Ce que disent la loi et les tribunaux sur le droit de licencier pour motif économique

11 juin 2008 • Bertrand Nouel

Aux termes de l'article 1.233-3 du Code du travail, le licenciement pour motif économique (c'est-à-dire non inhérent à la personne du salarié) doit être consécutif « notamment à des difficultés économiques ou à des mutations technologiques », faute de quoi il ne reposerait pas sur une cause réelle et sérieuse.

On aurait pu penser que cette formule non exclusive laissait une certaine liberté à l'employeur. Il n'en est rien, la Chambre sociale de la Cour de cassation ayant toujours veillé à réduire cette liberté au maximum admissible dans le cadre du texte légal que la Cour a pour mission de faire respecter. C'est ainsi que, pour la haute juridiction, ne reposent pas sur une cause économique les licenciements effectués « pour augmenter les profits » (30 septembre 1997) …ou répondant « à la volonté de l'employeur de privilégier le niveau de rentabilité de l'entreprise au détriment de la stabilité de l'emploi » (1er décembre 1999).
Et pourtant, depuis 1804, selon l'article 1.832 du Code civil : « La société est instituée par deux ou plusieurs personnes qui conviennent par un contrat d'affecter à une entreprise commune des biens ou leur industrie en vue de partager le bénéfice ou de profiter de l'économie qui pourra en résulter ». Plus tard dans le même siècle il était encore de mise, selon le mot de Guizot, de s'enrichir. Mais depuis, le droit social a affirmé sa suprématie notamment sur le droit commercial et la Chambre sociale de la Cour de cassation a décidé que la volonté de faire des profits n'était pas un motif légitime si elle se traduisait par des licenciements. Autrement dit, la haute juridiction pose le principe que l'entreprise a pour objet principal de créer et maintenir des emplois, et non de faire des profits.

Les licenciements dits conjoncturels ne sont alors admissibles que pour « sauvegarder la compétitivité de l'entreprise », à condition que celle-ci soit réellement menacée et que l'employeur puisse dûment l'établir. La seule baisse de chiffre d'affaires, le seul « tassement d'activité », la seule baisse des bénéfices, la volonté d'améliorer la productivité, ou de réaliser des économies non indispensables au maintien de la compétitivité ne sauraient justifier un licenciement. Pire, les difficultés économiques doivent s'apprécier au niveau global du groupe, et la chute d'activité d'une branche ou d'un atelier ne constituent pas une cause valable si l'ensemble du groupe est florissant. Mieux encore, pour qu'une cessation d'activité puisse justifier des licenciements, il ne faut pas qu'elle ait été due à la faute ou la « légèreté blâmable » de l'employeur. On mesure par ce dernier exemple l'abîme qui peut séparer les magistrats d'un côté et de l'autre les entreprises qui doivent prendre des risques dont on ne pourra déterminer qu'après coup s'ils étaient justifiés ou pris trop légèrement.

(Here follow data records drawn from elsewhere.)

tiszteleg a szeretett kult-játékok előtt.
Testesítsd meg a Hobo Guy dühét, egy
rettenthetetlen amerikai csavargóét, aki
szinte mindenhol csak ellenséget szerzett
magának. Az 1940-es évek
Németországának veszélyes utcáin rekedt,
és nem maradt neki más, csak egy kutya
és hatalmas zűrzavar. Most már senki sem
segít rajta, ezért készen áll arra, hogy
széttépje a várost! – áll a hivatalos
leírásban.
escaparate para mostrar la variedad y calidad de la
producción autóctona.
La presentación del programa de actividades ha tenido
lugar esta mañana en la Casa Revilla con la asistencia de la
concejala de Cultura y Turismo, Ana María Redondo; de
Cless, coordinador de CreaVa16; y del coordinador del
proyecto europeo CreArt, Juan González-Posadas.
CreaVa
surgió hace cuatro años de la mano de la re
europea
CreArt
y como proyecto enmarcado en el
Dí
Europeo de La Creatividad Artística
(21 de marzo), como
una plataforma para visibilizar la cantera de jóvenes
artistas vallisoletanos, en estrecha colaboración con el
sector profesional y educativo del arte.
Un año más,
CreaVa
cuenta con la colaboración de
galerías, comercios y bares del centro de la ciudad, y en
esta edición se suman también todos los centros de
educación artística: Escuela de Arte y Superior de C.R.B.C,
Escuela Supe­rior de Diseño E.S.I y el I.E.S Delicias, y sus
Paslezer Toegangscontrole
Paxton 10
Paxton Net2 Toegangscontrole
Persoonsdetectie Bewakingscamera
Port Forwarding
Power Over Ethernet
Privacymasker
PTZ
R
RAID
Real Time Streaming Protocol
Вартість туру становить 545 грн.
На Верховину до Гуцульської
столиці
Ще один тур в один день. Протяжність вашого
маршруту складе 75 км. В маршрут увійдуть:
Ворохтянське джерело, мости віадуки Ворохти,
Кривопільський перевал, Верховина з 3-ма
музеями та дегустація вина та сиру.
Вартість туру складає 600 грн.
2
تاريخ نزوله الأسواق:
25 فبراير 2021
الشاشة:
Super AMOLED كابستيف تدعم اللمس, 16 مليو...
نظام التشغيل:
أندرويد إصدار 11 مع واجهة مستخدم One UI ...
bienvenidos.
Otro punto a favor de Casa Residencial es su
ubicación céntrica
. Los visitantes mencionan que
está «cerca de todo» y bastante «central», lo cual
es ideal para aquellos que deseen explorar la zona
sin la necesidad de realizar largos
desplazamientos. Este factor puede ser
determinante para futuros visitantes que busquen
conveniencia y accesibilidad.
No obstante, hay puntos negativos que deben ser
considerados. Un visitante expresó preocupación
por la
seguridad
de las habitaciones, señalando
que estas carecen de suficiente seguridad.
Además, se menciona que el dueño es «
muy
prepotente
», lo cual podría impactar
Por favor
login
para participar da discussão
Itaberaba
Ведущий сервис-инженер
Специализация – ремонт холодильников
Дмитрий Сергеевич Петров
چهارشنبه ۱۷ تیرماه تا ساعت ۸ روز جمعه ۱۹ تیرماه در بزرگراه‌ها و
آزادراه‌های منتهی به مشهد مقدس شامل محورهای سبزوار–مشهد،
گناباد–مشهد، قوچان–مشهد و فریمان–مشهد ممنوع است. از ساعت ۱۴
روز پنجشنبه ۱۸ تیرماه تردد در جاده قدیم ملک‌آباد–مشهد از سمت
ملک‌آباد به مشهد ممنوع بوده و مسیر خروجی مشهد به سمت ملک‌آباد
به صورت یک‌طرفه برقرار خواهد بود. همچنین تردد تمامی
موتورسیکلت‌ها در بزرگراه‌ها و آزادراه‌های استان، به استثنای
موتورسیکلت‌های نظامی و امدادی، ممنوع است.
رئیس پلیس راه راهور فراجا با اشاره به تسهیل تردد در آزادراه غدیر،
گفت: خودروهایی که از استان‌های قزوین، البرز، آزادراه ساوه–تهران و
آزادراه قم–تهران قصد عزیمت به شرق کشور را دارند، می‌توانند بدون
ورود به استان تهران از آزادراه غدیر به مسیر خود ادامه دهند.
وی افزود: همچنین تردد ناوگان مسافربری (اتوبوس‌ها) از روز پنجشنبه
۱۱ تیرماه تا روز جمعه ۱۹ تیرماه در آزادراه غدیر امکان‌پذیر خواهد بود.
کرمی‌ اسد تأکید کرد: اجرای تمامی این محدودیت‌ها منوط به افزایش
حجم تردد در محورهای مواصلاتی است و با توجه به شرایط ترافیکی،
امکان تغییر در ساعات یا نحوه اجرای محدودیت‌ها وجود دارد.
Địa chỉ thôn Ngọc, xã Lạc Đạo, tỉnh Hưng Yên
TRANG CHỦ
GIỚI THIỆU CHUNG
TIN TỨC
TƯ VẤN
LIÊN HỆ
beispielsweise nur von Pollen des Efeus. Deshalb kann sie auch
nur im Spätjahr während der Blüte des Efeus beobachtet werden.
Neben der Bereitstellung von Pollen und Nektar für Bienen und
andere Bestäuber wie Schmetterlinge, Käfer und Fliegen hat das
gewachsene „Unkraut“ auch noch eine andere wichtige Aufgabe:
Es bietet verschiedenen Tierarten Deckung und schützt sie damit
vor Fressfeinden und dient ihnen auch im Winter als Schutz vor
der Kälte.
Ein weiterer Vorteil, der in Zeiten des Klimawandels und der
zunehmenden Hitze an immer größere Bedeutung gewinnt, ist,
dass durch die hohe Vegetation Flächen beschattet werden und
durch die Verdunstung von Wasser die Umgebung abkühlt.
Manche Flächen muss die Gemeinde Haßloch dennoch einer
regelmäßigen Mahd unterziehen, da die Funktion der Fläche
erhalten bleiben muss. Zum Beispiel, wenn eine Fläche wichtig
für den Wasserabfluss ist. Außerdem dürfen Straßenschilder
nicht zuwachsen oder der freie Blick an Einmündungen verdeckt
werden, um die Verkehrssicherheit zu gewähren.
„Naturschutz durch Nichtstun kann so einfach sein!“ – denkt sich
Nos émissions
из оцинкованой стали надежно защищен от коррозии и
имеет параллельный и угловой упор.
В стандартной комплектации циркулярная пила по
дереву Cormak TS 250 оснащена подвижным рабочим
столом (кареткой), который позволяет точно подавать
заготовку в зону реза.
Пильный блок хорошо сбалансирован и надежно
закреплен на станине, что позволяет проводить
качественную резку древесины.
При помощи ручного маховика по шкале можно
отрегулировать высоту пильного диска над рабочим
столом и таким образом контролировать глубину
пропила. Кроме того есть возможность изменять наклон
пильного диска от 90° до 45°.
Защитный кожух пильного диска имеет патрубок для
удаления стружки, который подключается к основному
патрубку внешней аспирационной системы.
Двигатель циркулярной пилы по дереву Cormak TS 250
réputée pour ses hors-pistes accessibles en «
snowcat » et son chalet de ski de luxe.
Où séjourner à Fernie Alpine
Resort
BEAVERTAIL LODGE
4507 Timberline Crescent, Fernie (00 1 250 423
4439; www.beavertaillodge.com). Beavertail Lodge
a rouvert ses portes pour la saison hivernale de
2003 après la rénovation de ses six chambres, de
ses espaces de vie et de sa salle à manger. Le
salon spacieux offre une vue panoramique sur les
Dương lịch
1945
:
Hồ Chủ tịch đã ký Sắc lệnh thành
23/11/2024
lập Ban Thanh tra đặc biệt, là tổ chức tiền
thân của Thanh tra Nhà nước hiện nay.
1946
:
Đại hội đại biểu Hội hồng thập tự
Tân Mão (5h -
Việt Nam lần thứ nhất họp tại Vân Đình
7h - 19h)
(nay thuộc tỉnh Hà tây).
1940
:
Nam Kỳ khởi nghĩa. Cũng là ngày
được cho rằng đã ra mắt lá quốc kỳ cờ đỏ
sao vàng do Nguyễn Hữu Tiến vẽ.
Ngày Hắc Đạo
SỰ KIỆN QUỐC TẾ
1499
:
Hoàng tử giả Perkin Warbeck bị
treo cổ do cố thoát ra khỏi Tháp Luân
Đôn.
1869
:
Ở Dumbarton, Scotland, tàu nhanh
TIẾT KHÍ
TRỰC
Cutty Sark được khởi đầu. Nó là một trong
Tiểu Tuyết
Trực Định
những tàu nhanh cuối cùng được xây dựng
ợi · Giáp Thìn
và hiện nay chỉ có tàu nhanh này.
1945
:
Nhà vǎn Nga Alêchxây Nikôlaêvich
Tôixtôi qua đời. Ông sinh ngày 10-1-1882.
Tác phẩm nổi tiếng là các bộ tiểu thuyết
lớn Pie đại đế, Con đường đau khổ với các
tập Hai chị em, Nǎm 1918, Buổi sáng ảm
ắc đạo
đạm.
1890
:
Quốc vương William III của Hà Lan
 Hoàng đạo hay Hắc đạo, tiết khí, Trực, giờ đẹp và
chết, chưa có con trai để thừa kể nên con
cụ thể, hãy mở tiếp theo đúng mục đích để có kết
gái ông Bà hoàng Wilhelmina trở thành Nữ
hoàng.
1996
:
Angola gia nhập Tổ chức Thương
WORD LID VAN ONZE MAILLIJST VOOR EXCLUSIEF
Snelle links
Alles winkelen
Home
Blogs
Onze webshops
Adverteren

Voici donc quelques commandements qui s'imposent aux entrepreneurs, spécialement les TPME, du fait de cette doctrine jurisprudentielle :

- « Aux appels d'offres ne répondras que si tu es raisonnablement certain du renouvellement » : pourquoi en effet soumissionner, avec les investissements en temps et argent que cela suppose, si après une première mission non suivie d'une seconde, je suis contraint de conserver dans mon entreprise un personnel désormais sans travail.

- « Des risques commerciaux ne prendras pas de peur d'être responsable si ton activité tu dois cesser » : je ne veux pas prendre le risque d'être après coup cloué au pilori pour « légèreté blâmable », en réalité impossible à apprécier à l'avance.

- « Pour vivre heureux, petit tu vivras » : toujours dimensionner la force de travail au strict minimum nécessaire, même si ceci a des conséquences néfastes sur le climat dans l'entreprise lorsqu'un excès de travail se manifeste, et même si cela mécontente le client.

- « Des réorganisations ne pratiqueras, et des nouvelles orientations n'adopteras, que si déjà au bord de la ruine tu te trouves » : sinon il sera impossible d'adapter ton personnel, tant en nombre qu'en compétence.

- « L'amélioration de la productivité, encore moins des bénéfices, ne chercheras si des emplois tu dois supprimer » : car la stabilité de l'emploi est l'objet primordial de toute entreprise.

Etonnons-nous de ce que 83% des entreprises nouvellement créées n'emploient aucun salarié, et seulement 1% en emploient plus de 9 ! Peu d'entreprises grandiront puisque sur la totalité des entreprises existantes (et pas seulement les nouvelles entreprises), 93% restent en dessous de 10 salariés, et 58% n'emploient aucun salarié, autrement dit n'ont jamais fait connaissance avec le droit du travail.